Regarding preoperative anxiety, it is believed that high scores are predictive of adverse neurological events following anesthesia, such as agitation upon awakening and behavioral changes. Research with 791 children showed that the risk for agitation upon awakening increases by 10% for each 10-point increase in the children's preoperative anxiety evaluation score. Likewise, it is believed that children with impulsive behavior, less sociable, and whose parents are more anxious belong to another risk group and are more likely to develop AED. However, in our study, specifically, these two associations were not proven.

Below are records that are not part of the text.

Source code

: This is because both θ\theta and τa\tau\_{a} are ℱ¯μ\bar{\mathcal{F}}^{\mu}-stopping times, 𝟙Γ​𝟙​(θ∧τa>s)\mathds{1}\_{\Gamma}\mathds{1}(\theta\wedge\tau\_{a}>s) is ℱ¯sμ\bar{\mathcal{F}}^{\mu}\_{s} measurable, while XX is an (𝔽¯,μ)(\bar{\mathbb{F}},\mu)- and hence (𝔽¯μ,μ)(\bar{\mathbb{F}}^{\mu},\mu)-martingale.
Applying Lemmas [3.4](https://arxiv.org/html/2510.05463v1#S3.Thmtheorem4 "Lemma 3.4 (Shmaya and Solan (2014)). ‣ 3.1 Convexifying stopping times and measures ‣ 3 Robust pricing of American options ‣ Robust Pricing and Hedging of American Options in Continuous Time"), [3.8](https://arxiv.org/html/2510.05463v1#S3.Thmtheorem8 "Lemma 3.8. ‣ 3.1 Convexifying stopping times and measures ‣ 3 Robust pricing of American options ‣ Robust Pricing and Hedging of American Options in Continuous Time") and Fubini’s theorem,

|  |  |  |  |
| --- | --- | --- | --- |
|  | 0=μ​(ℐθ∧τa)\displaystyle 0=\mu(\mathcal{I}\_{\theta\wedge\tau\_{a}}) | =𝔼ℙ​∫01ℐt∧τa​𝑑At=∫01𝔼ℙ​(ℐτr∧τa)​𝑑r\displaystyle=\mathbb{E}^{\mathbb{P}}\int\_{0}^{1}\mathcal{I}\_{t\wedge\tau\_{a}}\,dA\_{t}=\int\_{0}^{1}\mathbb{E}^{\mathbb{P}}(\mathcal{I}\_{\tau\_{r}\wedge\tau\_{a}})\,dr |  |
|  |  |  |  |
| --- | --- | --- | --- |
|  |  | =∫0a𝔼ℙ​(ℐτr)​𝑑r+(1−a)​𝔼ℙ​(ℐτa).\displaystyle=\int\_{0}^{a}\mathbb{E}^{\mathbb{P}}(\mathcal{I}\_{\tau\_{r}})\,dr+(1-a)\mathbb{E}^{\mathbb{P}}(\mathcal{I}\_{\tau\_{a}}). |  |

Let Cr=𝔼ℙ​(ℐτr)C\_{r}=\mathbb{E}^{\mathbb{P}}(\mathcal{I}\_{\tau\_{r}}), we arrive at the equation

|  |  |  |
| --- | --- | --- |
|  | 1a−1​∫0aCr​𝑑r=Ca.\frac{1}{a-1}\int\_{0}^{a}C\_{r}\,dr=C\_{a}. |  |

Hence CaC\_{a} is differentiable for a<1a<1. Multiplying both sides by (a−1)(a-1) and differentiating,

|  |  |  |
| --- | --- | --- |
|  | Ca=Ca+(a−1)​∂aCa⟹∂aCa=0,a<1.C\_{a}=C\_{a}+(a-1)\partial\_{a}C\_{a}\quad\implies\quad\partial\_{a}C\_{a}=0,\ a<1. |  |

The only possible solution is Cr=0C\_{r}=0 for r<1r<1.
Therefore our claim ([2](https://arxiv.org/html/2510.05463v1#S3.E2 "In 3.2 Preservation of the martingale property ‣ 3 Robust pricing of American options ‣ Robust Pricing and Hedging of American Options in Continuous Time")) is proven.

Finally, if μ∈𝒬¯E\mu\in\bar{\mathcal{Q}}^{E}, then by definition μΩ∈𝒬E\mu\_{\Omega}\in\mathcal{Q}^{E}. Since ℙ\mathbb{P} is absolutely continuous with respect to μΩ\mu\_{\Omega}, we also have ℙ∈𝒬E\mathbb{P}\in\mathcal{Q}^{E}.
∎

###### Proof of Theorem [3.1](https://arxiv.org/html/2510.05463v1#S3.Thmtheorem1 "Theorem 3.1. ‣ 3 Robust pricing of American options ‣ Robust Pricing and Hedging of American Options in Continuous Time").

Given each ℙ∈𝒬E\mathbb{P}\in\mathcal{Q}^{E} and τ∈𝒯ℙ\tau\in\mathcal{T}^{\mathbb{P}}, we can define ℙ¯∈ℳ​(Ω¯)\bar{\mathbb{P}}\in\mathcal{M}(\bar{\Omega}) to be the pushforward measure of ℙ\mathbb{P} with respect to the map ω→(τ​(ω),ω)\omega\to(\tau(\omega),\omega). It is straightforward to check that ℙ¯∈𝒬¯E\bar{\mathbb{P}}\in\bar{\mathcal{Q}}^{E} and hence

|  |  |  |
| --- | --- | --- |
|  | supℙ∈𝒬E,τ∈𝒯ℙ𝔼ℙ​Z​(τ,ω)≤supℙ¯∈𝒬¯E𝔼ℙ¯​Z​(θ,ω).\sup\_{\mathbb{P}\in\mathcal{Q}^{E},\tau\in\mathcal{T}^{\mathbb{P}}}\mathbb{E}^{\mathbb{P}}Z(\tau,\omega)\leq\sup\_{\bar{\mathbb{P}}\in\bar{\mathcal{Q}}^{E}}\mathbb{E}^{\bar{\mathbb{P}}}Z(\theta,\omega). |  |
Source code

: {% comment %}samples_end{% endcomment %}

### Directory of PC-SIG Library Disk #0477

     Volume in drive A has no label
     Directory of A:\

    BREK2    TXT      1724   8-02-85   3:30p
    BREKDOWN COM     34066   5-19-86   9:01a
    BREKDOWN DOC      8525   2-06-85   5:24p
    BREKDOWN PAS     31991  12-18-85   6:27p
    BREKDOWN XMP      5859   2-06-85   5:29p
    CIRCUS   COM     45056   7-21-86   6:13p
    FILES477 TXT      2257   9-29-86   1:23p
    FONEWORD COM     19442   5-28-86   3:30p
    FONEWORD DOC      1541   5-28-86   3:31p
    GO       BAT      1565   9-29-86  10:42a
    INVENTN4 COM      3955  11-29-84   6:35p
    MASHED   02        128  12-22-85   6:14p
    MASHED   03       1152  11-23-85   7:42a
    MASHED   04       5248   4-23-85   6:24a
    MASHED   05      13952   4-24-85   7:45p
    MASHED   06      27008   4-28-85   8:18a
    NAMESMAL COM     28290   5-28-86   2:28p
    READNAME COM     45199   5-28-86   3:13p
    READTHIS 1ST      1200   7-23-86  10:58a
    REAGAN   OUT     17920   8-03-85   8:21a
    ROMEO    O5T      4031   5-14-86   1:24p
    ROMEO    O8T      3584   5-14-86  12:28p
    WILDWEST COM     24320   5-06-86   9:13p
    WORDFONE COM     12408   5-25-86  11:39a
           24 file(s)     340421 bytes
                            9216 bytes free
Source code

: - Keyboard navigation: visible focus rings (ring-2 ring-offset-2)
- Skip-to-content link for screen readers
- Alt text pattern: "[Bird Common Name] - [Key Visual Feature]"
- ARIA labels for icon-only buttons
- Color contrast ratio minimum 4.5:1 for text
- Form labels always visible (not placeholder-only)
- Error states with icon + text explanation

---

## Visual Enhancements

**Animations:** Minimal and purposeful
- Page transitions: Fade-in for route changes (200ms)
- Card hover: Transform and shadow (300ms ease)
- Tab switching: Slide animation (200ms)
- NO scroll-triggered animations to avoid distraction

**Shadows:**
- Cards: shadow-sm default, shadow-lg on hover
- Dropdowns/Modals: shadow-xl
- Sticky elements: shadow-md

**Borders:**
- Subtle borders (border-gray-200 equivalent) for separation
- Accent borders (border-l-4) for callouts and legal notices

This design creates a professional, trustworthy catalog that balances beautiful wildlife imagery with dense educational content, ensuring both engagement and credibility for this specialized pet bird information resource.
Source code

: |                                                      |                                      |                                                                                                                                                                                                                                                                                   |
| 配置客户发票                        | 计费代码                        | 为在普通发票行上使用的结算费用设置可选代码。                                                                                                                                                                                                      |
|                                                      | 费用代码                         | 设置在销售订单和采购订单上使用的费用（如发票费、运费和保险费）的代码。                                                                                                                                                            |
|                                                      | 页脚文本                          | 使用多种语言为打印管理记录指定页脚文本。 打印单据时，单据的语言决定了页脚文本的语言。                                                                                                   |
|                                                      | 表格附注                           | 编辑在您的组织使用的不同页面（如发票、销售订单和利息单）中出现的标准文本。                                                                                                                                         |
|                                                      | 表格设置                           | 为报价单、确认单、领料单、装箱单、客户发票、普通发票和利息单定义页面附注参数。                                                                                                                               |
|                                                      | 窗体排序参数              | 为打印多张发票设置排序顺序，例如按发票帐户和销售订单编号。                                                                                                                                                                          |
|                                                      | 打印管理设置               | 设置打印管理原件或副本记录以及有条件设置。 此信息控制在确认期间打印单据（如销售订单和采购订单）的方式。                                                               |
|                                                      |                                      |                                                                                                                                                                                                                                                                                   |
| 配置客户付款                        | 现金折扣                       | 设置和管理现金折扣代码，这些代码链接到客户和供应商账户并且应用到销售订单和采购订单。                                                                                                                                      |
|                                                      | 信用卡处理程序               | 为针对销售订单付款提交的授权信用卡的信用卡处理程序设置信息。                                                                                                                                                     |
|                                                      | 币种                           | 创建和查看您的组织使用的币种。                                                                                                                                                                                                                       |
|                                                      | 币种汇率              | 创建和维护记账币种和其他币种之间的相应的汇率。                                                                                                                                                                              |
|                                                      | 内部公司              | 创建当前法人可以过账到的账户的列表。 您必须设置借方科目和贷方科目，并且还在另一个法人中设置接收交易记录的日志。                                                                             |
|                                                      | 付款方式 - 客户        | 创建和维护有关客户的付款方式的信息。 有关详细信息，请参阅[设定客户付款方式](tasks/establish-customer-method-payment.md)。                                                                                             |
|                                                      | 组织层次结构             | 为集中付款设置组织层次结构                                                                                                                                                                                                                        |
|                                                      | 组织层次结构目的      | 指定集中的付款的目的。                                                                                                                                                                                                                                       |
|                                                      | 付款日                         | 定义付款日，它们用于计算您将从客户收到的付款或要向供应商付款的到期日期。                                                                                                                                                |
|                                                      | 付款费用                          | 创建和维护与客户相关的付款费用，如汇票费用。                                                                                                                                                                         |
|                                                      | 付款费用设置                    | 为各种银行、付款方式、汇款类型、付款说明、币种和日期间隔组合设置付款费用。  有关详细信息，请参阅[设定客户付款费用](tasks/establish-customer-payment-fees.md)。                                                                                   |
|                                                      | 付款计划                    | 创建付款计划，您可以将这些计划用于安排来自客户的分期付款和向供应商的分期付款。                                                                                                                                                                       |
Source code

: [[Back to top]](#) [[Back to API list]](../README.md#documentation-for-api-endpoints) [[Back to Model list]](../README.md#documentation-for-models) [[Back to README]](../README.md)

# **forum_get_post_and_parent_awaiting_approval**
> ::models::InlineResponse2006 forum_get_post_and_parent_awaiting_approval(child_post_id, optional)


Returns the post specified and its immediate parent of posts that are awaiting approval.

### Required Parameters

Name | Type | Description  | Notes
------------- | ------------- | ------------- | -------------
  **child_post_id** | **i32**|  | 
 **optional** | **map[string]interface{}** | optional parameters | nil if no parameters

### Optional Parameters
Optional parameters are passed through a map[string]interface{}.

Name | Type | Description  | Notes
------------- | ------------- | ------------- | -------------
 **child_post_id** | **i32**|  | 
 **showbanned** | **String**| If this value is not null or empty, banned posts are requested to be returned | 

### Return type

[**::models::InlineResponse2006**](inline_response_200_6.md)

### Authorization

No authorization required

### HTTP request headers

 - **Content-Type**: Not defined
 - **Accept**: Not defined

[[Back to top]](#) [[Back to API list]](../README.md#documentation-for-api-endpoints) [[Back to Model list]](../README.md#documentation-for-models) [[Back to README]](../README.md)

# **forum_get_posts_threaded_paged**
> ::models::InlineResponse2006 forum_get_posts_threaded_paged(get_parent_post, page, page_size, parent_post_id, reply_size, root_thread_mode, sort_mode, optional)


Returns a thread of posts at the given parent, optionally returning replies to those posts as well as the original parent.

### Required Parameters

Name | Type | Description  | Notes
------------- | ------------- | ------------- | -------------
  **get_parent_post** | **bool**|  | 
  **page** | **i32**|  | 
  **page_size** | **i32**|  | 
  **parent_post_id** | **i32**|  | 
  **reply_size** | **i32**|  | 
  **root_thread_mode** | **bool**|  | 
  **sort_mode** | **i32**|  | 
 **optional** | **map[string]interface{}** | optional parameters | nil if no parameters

In fact, in bivariate analysis, we observed a positive association between impulsive behavior and AED, but after multivariate analysis this could not be proven, which suggests that this phenomenon needs to be further investigated.

AED is a frequent complication and requires new and well-conducted studies to more accurately establish the related risk factors. However, in our study, postoperative pain arises with a phenomenon related to AED and, therefore, it seems reasonable to believe that strategies for AED prevention and therapy should particularly include pain control.

Funding

This study (entry number: 3.576) was approved by the Human Research Ethics Committee of the Instituto de Medicina Integral Prof. Fernando Fig (IMIP) on November 14, 2012, under the number 3130-12.

Conflicts of interest

The authors declare no conflicts of interest.